China, Japan, US caught in computer 'war'

China, Japan, and the United States are in a three-cornered imboglio over computers involving global strategy, trade frictions, and conflicting business interests.

The usually well-informed newspaper Nihon Keizai reports that US Defense Secretary Caspar Weinberger has decided to refuse consent for the export of a large scale Japanese computer to China, unless the Japanese accept safeguards which they consider excessive.

American consent is required because the computer is on COCOM's list of strategic items. COCOM is the Paris-based committee of Western nations, including the United States and Japan, that controls the export of strategic goods to communist countries.

Japanese government officials are said to be considering retaliation by vetoing the export of a large scale American computer to China. Tokyo, like Washington, has veto power over the export of items on COCOM's list.

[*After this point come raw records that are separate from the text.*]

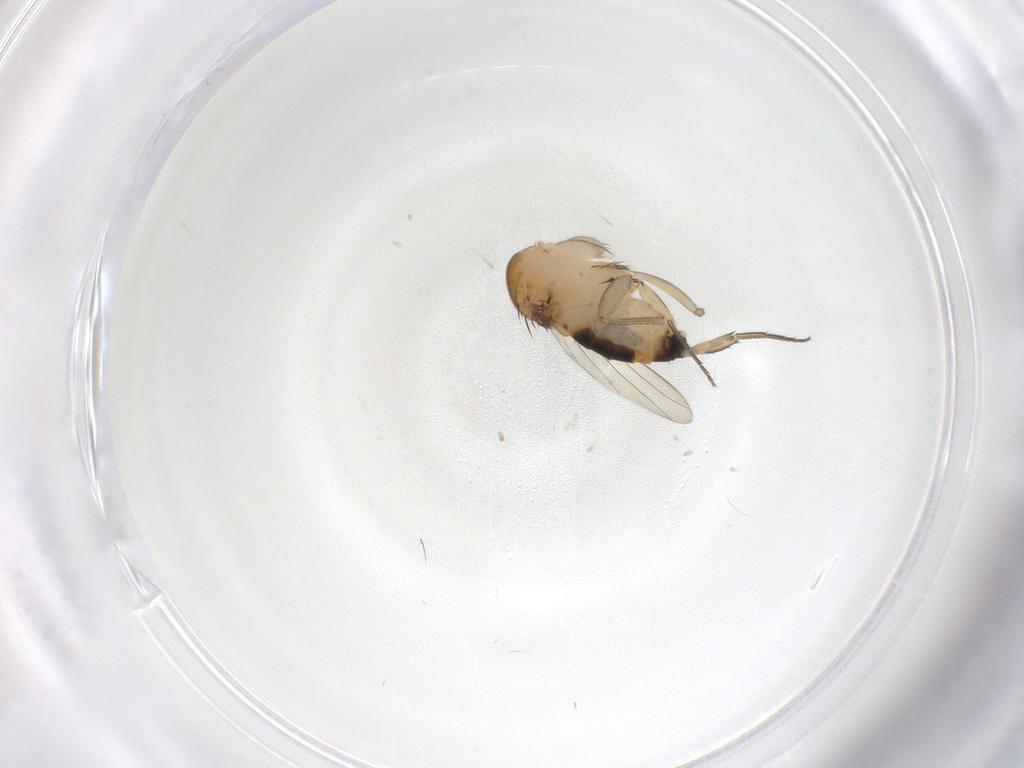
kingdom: Animalia
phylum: Arthropoda
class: Insecta
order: Diptera
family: Phoridae
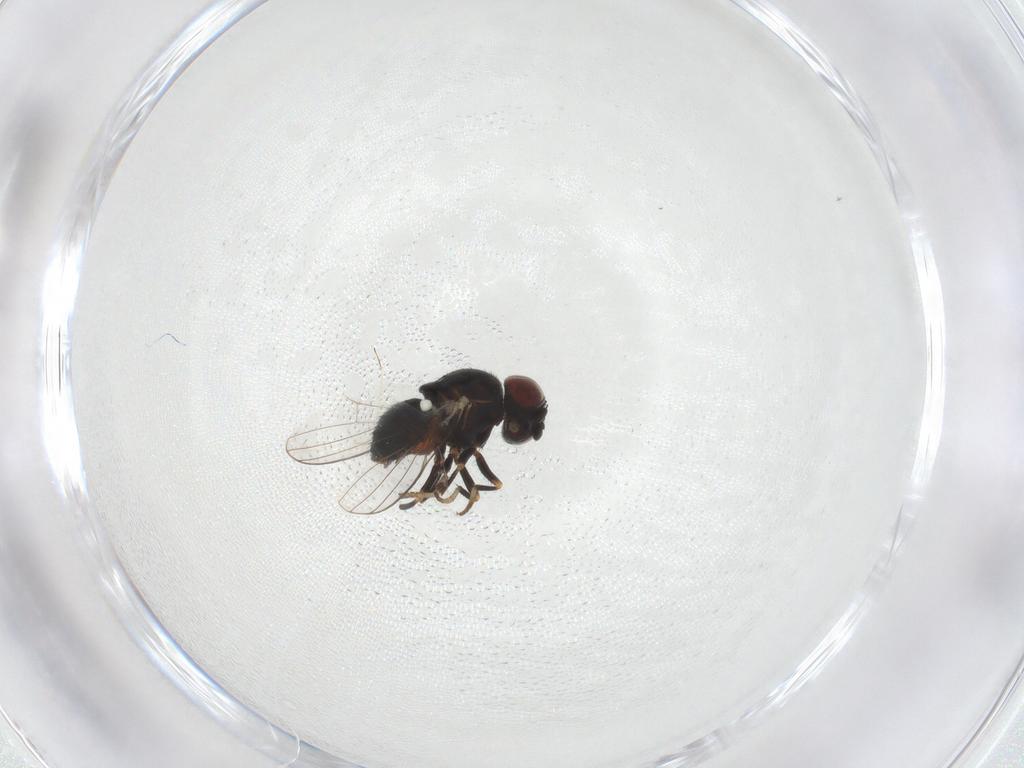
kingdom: Animalia
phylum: Arthropoda
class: Insecta
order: Diptera
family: Chamaemyiidae
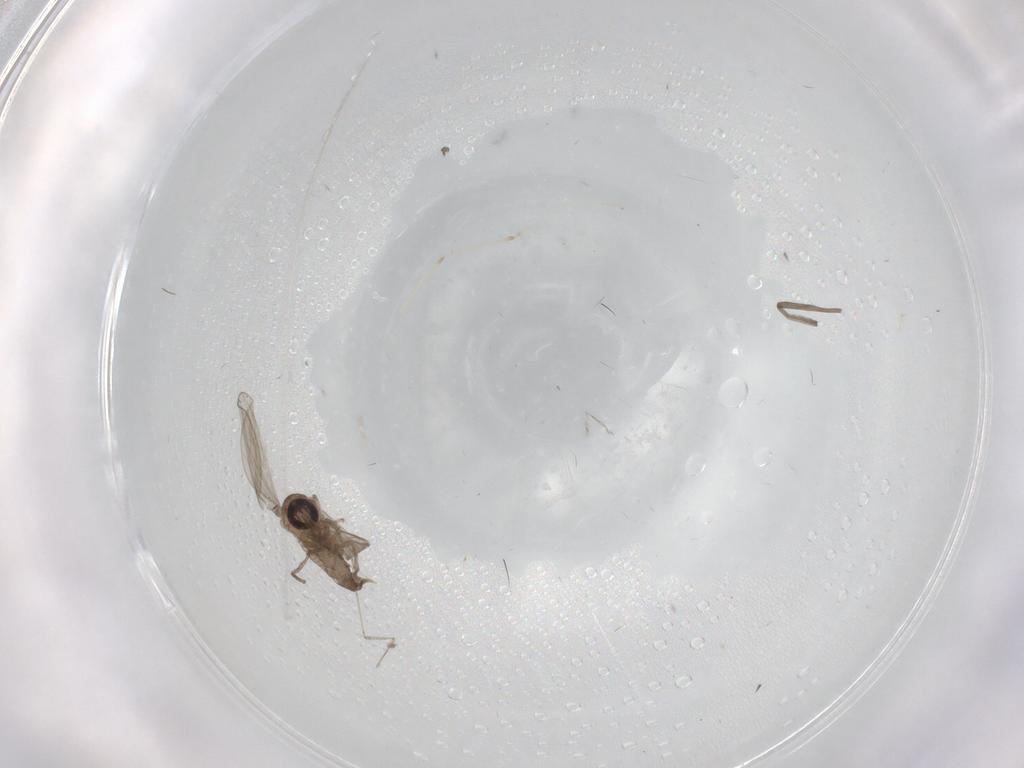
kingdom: Animalia
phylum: Arthropoda
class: Insecta
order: Diptera
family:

The confusion comes at a delicate moment in Chinese-US relations. The Defense Department has held up the export of large scale American computers to China for two years.

COCOM dates back to the days of the cold war and was aimed primarily at the Soviet Union. Many American defense experts consider it anachronistic that China should still be subject to its provisions when a country like India is free to import computers of this type, with no outside control.

The Reagan administration still has not made up its mind over its major problem with Peking - what kind and how many defensive weapons to sell Taiwan. Peking is bound to be unhappy with almost any decision Washington reaches on this question. So some observers concerned with China policy, including former Vice-President Walter Mondale, suggest that the United States should try at least to remove other, less important irritants, in its relations with Peking. Delays for large scale computer exports are one such irritant.

The American computer involved is the 3033 produced by IBM. The Defense Department is said to be inclining toward allowing this sale to go through. But if it simultaneously stands firm on its objections to the Japanese computer, Hitachi's M180, Tokyo is ready to cry foul. The 3033 has a larger memory than the M180.

The 3033 is for use in oil exploration, while the M180 is to be used by a Chiness communications university for research in railway control. Both computers presumably could be used for military purposes. Thus the the Defense Department insists that the M180 be subject to the same safeguards it will apply to the 3033 - that the export take the form of a lease, with the possibility of repossessing the computor as one way of preventing diversion to military use.

The Japanese do not like these conditions. They are not sure that leasing is necessarily an effective means of preventing diversion to military uses.

The souring of Chinese relations with Washington over Taiwan could lead to nervousness over the reliability of Washington as a trade partner. Peking's thirst for high technology is bound to increase as its modernization drive gathers pace, and if the United States hesitates over what to do, other Western nations without qualms over Taiwan may step into the breech.